04.07.2012 - (idw) Universitätsklinikum Carl Gustav Carus Dresden

Seit 1992 wird in Dresden die Zahnmedizin volluniversitär gelehrt - das heißt in Klinik und Vorklinik. Nach Abwehr der drohenden Schließung 1993 haben sich die Dresdner mittlerweile einen Spitzenplatz erarbeitet. Mit einer Festveranstaltung am Mittwoch, dem 4. Juli 2012, dankt die Universitäts ZahnMedizin dem Freistaat Sachsen für das entgegengebrachte Vertrauen und die Unterstützung und wagt anhand der bisherigen Leistungen einen Ausblick in die Zukunft auf den Gebieten Forschung, Lehre und Patientenversorgung. Von ganz besonderer Bedeutung sind dabei die enge Zusammenarbeit mit den Fachgebieten der Medizin sowie den Forschungsgebieten der TU Dresden und die internationalen Kooperationen. Im Rahmen der Festveranstaltung zum 20-jährigen Jubiläum präsentieren die Dresdner Universitäts-Zahnmediziner aktuelle wissenschaftliche Projekte. Unter anderem konnten Dresdner Forscher belegen, dass unbehandelte Parodontitis das Risiko für schwere Allgemeinerkrankungen wie Herzerkrankungen und Diabetes zu erhöhen vermag. Ein weiteres Thema der Dresdner Zahnmedizin sind Nanomaterialien: Oberflächenbeschichtungen, die eine bakterielle Besiedelung von Zähnen und Füllungsmaterialien verhindern können, werden die präventive Zahnmedizin revolutionieren.

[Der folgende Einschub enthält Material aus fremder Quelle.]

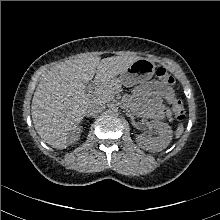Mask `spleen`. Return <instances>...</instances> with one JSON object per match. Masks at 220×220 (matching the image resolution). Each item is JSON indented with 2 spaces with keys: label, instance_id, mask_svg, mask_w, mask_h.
Returning <instances> with one entry per match:
<instances>
[{
  "label": "spleen",
  "instance_id": "1",
  "mask_svg": "<svg viewBox=\"0 0 220 220\" xmlns=\"http://www.w3.org/2000/svg\"><path fill=\"white\" fill-rule=\"evenodd\" d=\"M184 130L183 124H180L175 132V138H180Z\"/></svg>",
  "mask_w": 220,
  "mask_h": 220
}]
</instances>
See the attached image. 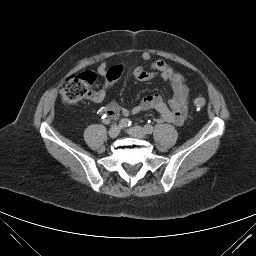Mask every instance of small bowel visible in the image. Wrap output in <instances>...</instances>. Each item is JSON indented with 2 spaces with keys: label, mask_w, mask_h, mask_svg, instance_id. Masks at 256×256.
I'll return each mask as SVG.
<instances>
[{
  "label": "small bowel",
  "mask_w": 256,
  "mask_h": 256,
  "mask_svg": "<svg viewBox=\"0 0 256 256\" xmlns=\"http://www.w3.org/2000/svg\"><path fill=\"white\" fill-rule=\"evenodd\" d=\"M141 57L144 61L151 59V54L147 51L142 52ZM125 69L122 65L108 66L102 63L98 67V73L104 80L103 87L89 95L94 102H102L108 89L124 74ZM131 76L137 81H148L155 77H161L168 81L173 89V95L167 104L161 95L151 94L143 97L136 105L131 108L121 107L115 101H109L105 107V119H116L120 116H130L147 110H155L162 121L175 125H182L188 115V104L190 89L180 72L171 67L164 60L151 62L149 68L136 67L131 70Z\"/></svg>",
  "instance_id": "small-bowel-1"
}]
</instances>
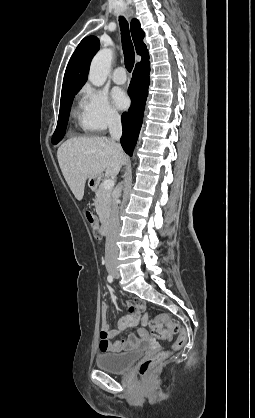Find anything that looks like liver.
<instances>
[{
	"label": "liver",
	"mask_w": 255,
	"mask_h": 418,
	"mask_svg": "<svg viewBox=\"0 0 255 418\" xmlns=\"http://www.w3.org/2000/svg\"><path fill=\"white\" fill-rule=\"evenodd\" d=\"M62 174L78 201L84 196L88 178L104 171L116 177L127 157L119 144L107 137H77L65 141L57 151Z\"/></svg>",
	"instance_id": "1"
}]
</instances>
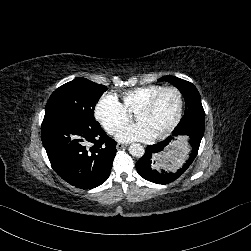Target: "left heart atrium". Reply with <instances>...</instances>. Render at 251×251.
I'll return each mask as SVG.
<instances>
[{"instance_id":"left-heart-atrium-1","label":"left heart atrium","mask_w":251,"mask_h":251,"mask_svg":"<svg viewBox=\"0 0 251 251\" xmlns=\"http://www.w3.org/2000/svg\"><path fill=\"white\" fill-rule=\"evenodd\" d=\"M158 131L148 120H139L122 126L117 131V138L123 142L151 141L156 138Z\"/></svg>"}]
</instances>
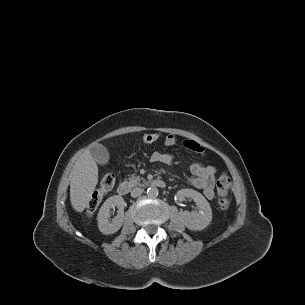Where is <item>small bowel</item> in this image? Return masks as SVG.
Here are the masks:
<instances>
[{
    "label": "small bowel",
    "instance_id": "obj_1",
    "mask_svg": "<svg viewBox=\"0 0 305 305\" xmlns=\"http://www.w3.org/2000/svg\"><path fill=\"white\" fill-rule=\"evenodd\" d=\"M191 141L197 149L193 150L186 146V142ZM184 142V146L196 153L203 154L204 148L193 140H187ZM178 139L175 135L169 134L164 139V145L166 147H173L177 144ZM150 161L154 163L171 164L173 162V155L170 153L153 152L150 156ZM191 172V184L197 189L201 190L204 196L211 200L214 197V184H215V168L212 165H203L201 163H193L190 166Z\"/></svg>",
    "mask_w": 305,
    "mask_h": 305
}]
</instances>
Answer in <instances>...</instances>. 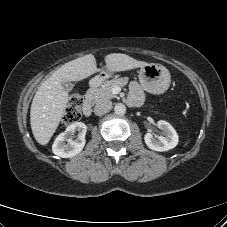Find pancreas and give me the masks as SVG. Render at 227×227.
<instances>
[{"instance_id":"pancreas-1","label":"pancreas","mask_w":227,"mask_h":227,"mask_svg":"<svg viewBox=\"0 0 227 227\" xmlns=\"http://www.w3.org/2000/svg\"><path fill=\"white\" fill-rule=\"evenodd\" d=\"M128 82L127 78H119L104 82L99 88L90 89L87 92V97L94 103H98L103 100H109L117 98L112 92L114 86H124Z\"/></svg>"}]
</instances>
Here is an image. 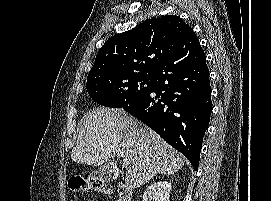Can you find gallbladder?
<instances>
[{
  "mask_svg": "<svg viewBox=\"0 0 271 201\" xmlns=\"http://www.w3.org/2000/svg\"><path fill=\"white\" fill-rule=\"evenodd\" d=\"M96 174L98 178L102 181H113L117 176L116 167L111 161H107L105 164H103L97 169Z\"/></svg>",
  "mask_w": 271,
  "mask_h": 201,
  "instance_id": "bac80fb5",
  "label": "gallbladder"
}]
</instances>
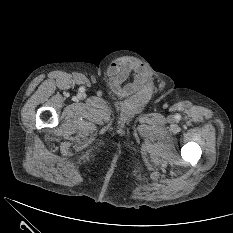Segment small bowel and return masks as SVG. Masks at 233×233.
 Returning a JSON list of instances; mask_svg holds the SVG:
<instances>
[{
  "instance_id": "obj_1",
  "label": "small bowel",
  "mask_w": 233,
  "mask_h": 233,
  "mask_svg": "<svg viewBox=\"0 0 233 233\" xmlns=\"http://www.w3.org/2000/svg\"><path fill=\"white\" fill-rule=\"evenodd\" d=\"M107 75L112 91L118 96L137 93L147 83L146 66L135 58L121 57L111 63Z\"/></svg>"
}]
</instances>
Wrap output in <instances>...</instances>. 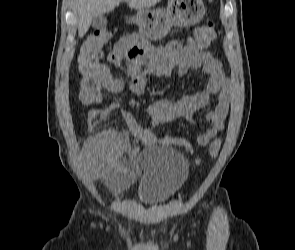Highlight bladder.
<instances>
[{"label":"bladder","instance_id":"1","mask_svg":"<svg viewBox=\"0 0 295 250\" xmlns=\"http://www.w3.org/2000/svg\"><path fill=\"white\" fill-rule=\"evenodd\" d=\"M142 170L138 198L145 205L167 201L188 175V162L179 151L165 146L143 150L137 158Z\"/></svg>","mask_w":295,"mask_h":250}]
</instances>
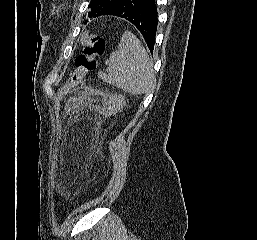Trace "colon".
Masks as SVG:
<instances>
[{"instance_id":"1","label":"colon","mask_w":257,"mask_h":240,"mask_svg":"<svg viewBox=\"0 0 257 240\" xmlns=\"http://www.w3.org/2000/svg\"><path fill=\"white\" fill-rule=\"evenodd\" d=\"M80 44L83 52L76 57L75 70L65 85L58 91V100L70 93L74 88L80 86L86 74L97 69L98 59L106 54V41L96 34H83Z\"/></svg>"}]
</instances>
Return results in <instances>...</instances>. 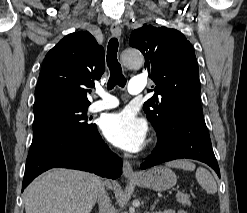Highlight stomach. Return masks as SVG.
Wrapping results in <instances>:
<instances>
[{"mask_svg": "<svg viewBox=\"0 0 247 213\" xmlns=\"http://www.w3.org/2000/svg\"><path fill=\"white\" fill-rule=\"evenodd\" d=\"M133 182L143 188L163 191L172 188L177 182V177L171 169L157 166L141 173Z\"/></svg>", "mask_w": 247, "mask_h": 213, "instance_id": "stomach-1", "label": "stomach"}]
</instances>
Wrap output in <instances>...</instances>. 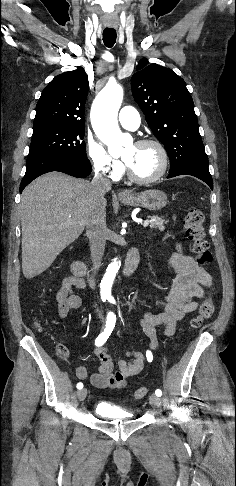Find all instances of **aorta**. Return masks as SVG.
Here are the masks:
<instances>
[{
	"label": "aorta",
	"instance_id": "762f6f07",
	"mask_svg": "<svg viewBox=\"0 0 236 486\" xmlns=\"http://www.w3.org/2000/svg\"><path fill=\"white\" fill-rule=\"evenodd\" d=\"M123 100V88L117 83H108L96 97L91 110L92 126L99 139L108 146L111 155L120 153L127 136L118 126L117 114ZM120 268L116 259L109 264L101 281V295L109 297Z\"/></svg>",
	"mask_w": 236,
	"mask_h": 486
}]
</instances>
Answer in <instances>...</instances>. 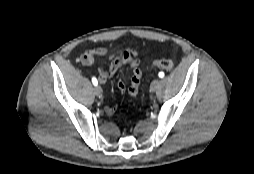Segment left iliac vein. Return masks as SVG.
Segmentation results:
<instances>
[{
    "label": "left iliac vein",
    "instance_id": "left-iliac-vein-1",
    "mask_svg": "<svg viewBox=\"0 0 254 174\" xmlns=\"http://www.w3.org/2000/svg\"><path fill=\"white\" fill-rule=\"evenodd\" d=\"M160 86V81L159 80H154L152 83H151V86H150V90L152 92H155Z\"/></svg>",
    "mask_w": 254,
    "mask_h": 174
}]
</instances>
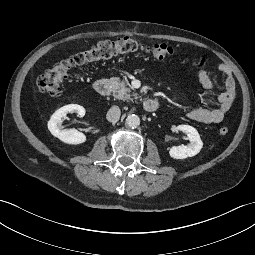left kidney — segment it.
Returning <instances> with one entry per match:
<instances>
[{"label": "left kidney", "mask_w": 255, "mask_h": 255, "mask_svg": "<svg viewBox=\"0 0 255 255\" xmlns=\"http://www.w3.org/2000/svg\"><path fill=\"white\" fill-rule=\"evenodd\" d=\"M177 130L186 134L190 141L188 145L173 146L169 155L174 159H185L197 155L203 147V142L197 130L190 125H179Z\"/></svg>", "instance_id": "1"}]
</instances>
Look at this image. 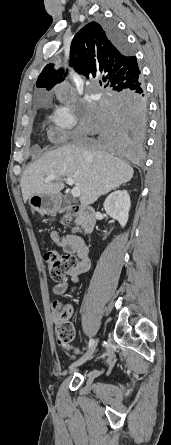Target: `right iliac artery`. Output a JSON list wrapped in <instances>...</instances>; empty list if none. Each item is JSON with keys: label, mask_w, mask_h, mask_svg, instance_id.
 <instances>
[{"label": "right iliac artery", "mask_w": 171, "mask_h": 445, "mask_svg": "<svg viewBox=\"0 0 171 445\" xmlns=\"http://www.w3.org/2000/svg\"><path fill=\"white\" fill-rule=\"evenodd\" d=\"M93 343H94V340H93V339H90V340H89V349L91 348V346L93 345Z\"/></svg>", "instance_id": "obj_1"}]
</instances>
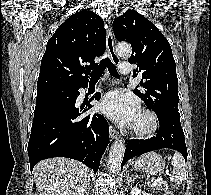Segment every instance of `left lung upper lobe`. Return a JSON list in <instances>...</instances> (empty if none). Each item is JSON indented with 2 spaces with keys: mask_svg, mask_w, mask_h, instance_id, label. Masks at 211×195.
Masks as SVG:
<instances>
[{
  "mask_svg": "<svg viewBox=\"0 0 211 195\" xmlns=\"http://www.w3.org/2000/svg\"><path fill=\"white\" fill-rule=\"evenodd\" d=\"M118 41L132 46L129 63L137 65L133 73L142 74L140 84L134 90L157 117L180 120L178 112V78L176 64L169 42L159 29L143 15L128 10L113 22Z\"/></svg>",
  "mask_w": 211,
  "mask_h": 195,
  "instance_id": "5c2ea615",
  "label": "left lung upper lobe"
}]
</instances>
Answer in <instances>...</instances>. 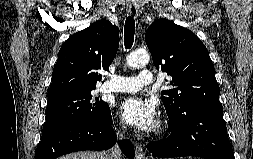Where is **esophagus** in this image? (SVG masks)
<instances>
[{
    "instance_id": "obj_1",
    "label": "esophagus",
    "mask_w": 253,
    "mask_h": 159,
    "mask_svg": "<svg viewBox=\"0 0 253 159\" xmlns=\"http://www.w3.org/2000/svg\"><path fill=\"white\" fill-rule=\"evenodd\" d=\"M138 9H139V6L136 1H131L130 3L127 4V12L133 18H137ZM135 154H136V159H148L143 147L139 144L135 145Z\"/></svg>"
}]
</instances>
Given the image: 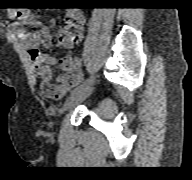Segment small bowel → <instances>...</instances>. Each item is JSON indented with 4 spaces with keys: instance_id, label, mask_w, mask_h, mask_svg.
Returning a JSON list of instances; mask_svg holds the SVG:
<instances>
[{
    "instance_id": "1",
    "label": "small bowel",
    "mask_w": 192,
    "mask_h": 180,
    "mask_svg": "<svg viewBox=\"0 0 192 180\" xmlns=\"http://www.w3.org/2000/svg\"><path fill=\"white\" fill-rule=\"evenodd\" d=\"M67 18L69 22L61 30L60 44L65 48H71L83 39L86 18L84 13L79 9L68 10ZM53 22L51 21V23ZM15 23L36 26L39 24V21L31 10L19 9L15 13ZM18 34L28 49L34 64L35 74L46 96L59 100L81 83L83 78L81 59L71 56L59 61L63 74L57 82L54 81L51 65L55 63V60L39 50L40 45L45 48L52 46V34L47 27H42L36 31L21 27Z\"/></svg>"
}]
</instances>
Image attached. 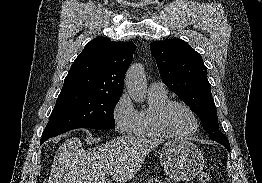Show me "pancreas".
<instances>
[{"instance_id":"pancreas-1","label":"pancreas","mask_w":262,"mask_h":183,"mask_svg":"<svg viewBox=\"0 0 262 183\" xmlns=\"http://www.w3.org/2000/svg\"><path fill=\"white\" fill-rule=\"evenodd\" d=\"M145 183H170V182H162L161 180H158L157 178H149Z\"/></svg>"}]
</instances>
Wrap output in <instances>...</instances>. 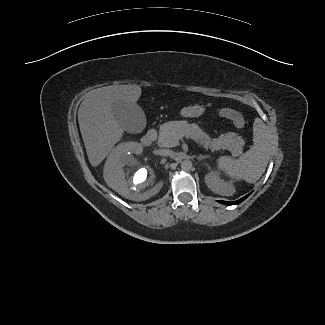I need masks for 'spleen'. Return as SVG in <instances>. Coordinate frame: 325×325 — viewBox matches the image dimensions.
Listing matches in <instances>:
<instances>
[{"label":"spleen","mask_w":325,"mask_h":325,"mask_svg":"<svg viewBox=\"0 0 325 325\" xmlns=\"http://www.w3.org/2000/svg\"><path fill=\"white\" fill-rule=\"evenodd\" d=\"M253 146L238 159L222 156L217 160L218 169L232 180L255 183L264 173L271 153L269 129L260 119L253 123Z\"/></svg>","instance_id":"1"}]
</instances>
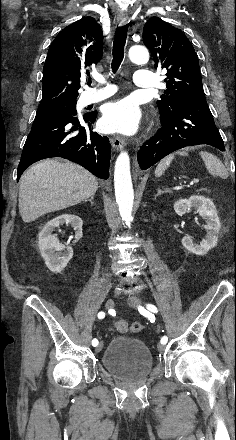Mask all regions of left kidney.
Here are the masks:
<instances>
[{"instance_id": "1", "label": "left kidney", "mask_w": 236, "mask_h": 440, "mask_svg": "<svg viewBox=\"0 0 236 440\" xmlns=\"http://www.w3.org/2000/svg\"><path fill=\"white\" fill-rule=\"evenodd\" d=\"M191 208L197 209L200 216L206 219L204 228L207 231V235L200 244L194 243L190 236H184L182 238V245L191 253L205 255L217 245L221 223L214 203L204 196L193 195L189 199H180L174 203V211L179 216H182Z\"/></svg>"}]
</instances>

Studium wird immer internationaler
Die heute ausgebildeten Studenten sind noch im Jahr 2050 tätig. Der zukünftige Absolvent wird bereits jetzt beginnend neben der klassischen oralen Diagnostik, Prävention und Therapie ein weitaus höheres Maß an systemischer Diagnostik und Früherkennung zu bewältigen haben. Etwa ein Drittel der Studierenden haben in der Klinik die Möglichkeit eines Auslandsaufenthaltes durch internationalen Studentenaustausch mit Europa und Übersee. So besteht ein Austauschprogramm mit der University of Alberta (Kanada) mit Klinischer Ausbildung und dem Alleinstellungsmerkmal der Behandlungsmöglichkeit in Nordamerika. Das Kanada-Programm hat Ausstrahlung über die Zahnmedizin hinaus und zu einer Regionalpartnerschaft zwischen Sachsen und Alberta geführt.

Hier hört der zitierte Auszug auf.